O episódio envolvendo o professor Wallace, apesar do ter ocorrido em 2021, no auge da pandemia, e com as pessoas isoladas, trouxe na comunidade acadêmica um pouco dessas lembranças da rejeição às políticas que pudessem diminuir as desigualdades. Tanto assim, que o ocorrido gerou vários protestos por parte de alunos e professores. Nas redes sociais - o novo território dos protestos - circularam várias manifestações, dentre deles, um abaixo assinado criado pelo Coletivo de Docentes Negras e Negros da UFRJ que solicitava que a universidade abrisse em caráter de urgência uma apuração interna para apurar situação de discriminação racial contra o professor Wallace dos Santos de Moraes. Em menos de uma semana, o documento contava com mais de 2 mil assinaturas.

. O documento questionava os pronunciamentos de alguns professores do Departamento de Filosofia, alguns deles responsáveis pelo afastamento do professor da banca. Eles discordavam que tenha ocorrido um ato de discriminação em relação ao professor que é único negro do Departamento. O documento era claro em seu questionamento: “ Por que o professor Wallace, com a qualificação exigida para tal, não foi incluído na composição dessa banca?
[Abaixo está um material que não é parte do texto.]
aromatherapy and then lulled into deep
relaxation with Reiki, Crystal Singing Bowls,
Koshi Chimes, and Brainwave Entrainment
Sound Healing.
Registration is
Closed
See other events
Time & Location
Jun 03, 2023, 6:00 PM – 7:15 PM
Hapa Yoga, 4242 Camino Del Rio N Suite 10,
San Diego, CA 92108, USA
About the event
Uma nota assinada na ocasião pelos professores Josué Medeiros, coordenador da banca na ocasião, e também por Pedro Luiz Lima, Thais Aguiar, Daniela Mussi, Jorge Chaloub e Mayra Goulart, nega que tenha havido racismo, mas admitem a UFRJ como um todo, e, em particular o IFCS são atravessados por dinâmicas e relações de racismo estrutural'.

Diz a nota:

“Reafirmamos um compromisso com uma agenda institucional antirracista na UFRJ, no IFCS e no DCP. Agenda com a qual buscamos e buscaremos sempre colaborar. Entendemos, também, que a imputação de atos racistas individuais é uma acusação de outra ordem, de extrema gravidade para a vida da universidade e do nosso departamento. Os que estavam presentes na reunião consideram que a descrição dos eventos contida na petição (abaixo-assinado) não é minimamente condizente com a realidade dos fatos", diz a nota, que também pede que a UFRJ faça uma apuração interna sobre os fatos ocorridos na reunião”.
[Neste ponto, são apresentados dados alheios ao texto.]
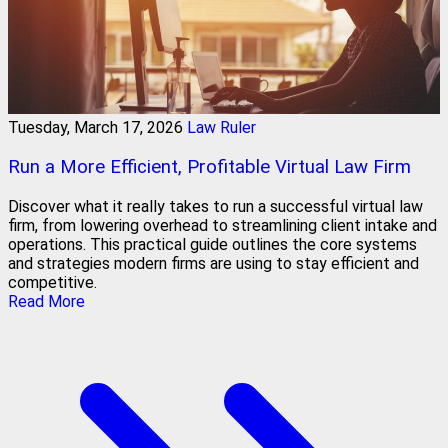
Tuesday, March 17, 2026
Law Ruler
Run a More Efficient, Profitable Virtual Law Firm
Discover what it really takes to run a successful virtual law
firm, from lowering overhead to streamlining client intake and
operations. This practical guide outlines the core systems
and strategies modern firms are using to stay efficient and
competitive.
Read More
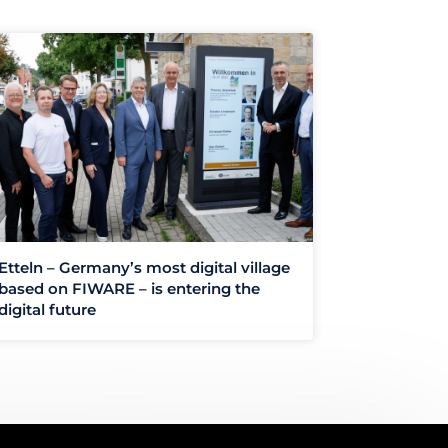
Etteln – Germany’s most digital village
based on FIWARE – is entering the
digital future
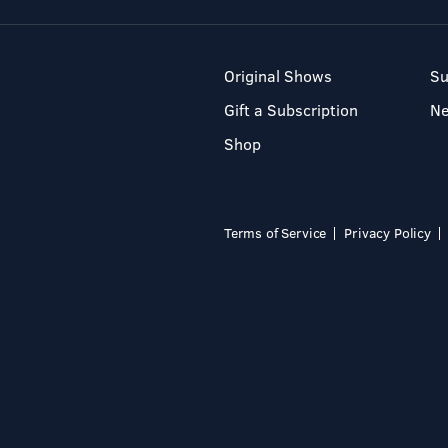
Original Shows
Su
Gift a Subscription
N
Shop
Terms of Service
Privacy Policy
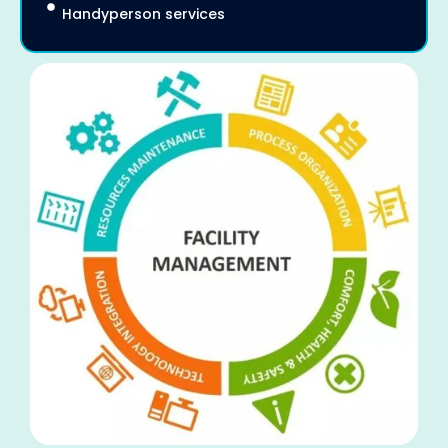
Handyperson services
O Babalawô Ivanir dos Santos, professor e orientador no Programa de Pós-Graduação em História Comparada da UFRJ e Conselheiro CEAP - Centro de Articulações de Populações Marginalizadas - afirma que a discriminação contra Wallace de Moraes configura o que podemos denominar de 'Racismo à Brasileira':

- Precisamos compreender que uma das formas mais perversas do 'racismo à brasileira' em nossa sociedade é tentar infantilizar, desclassificar e desmoralizar a capacidade das pessoas negras nos espaço de poder. E não podemos deixar de pontuar que as universidade também são espaços de poder. E foi, por muito tempo, nesses espaços que nós, pessoas negras, fomos objetificados e classificados como seres inferiores. Ao entrarmos nesses espaços de poder, além de 'balançar' as estruturas hegemônicas que tentam nos condicionar ao fracasso, começamos a reescrever as nossas histórias a partir das nossas experiências e também a pautar as nossas lutas contra todas as formas de opressão – afirmou.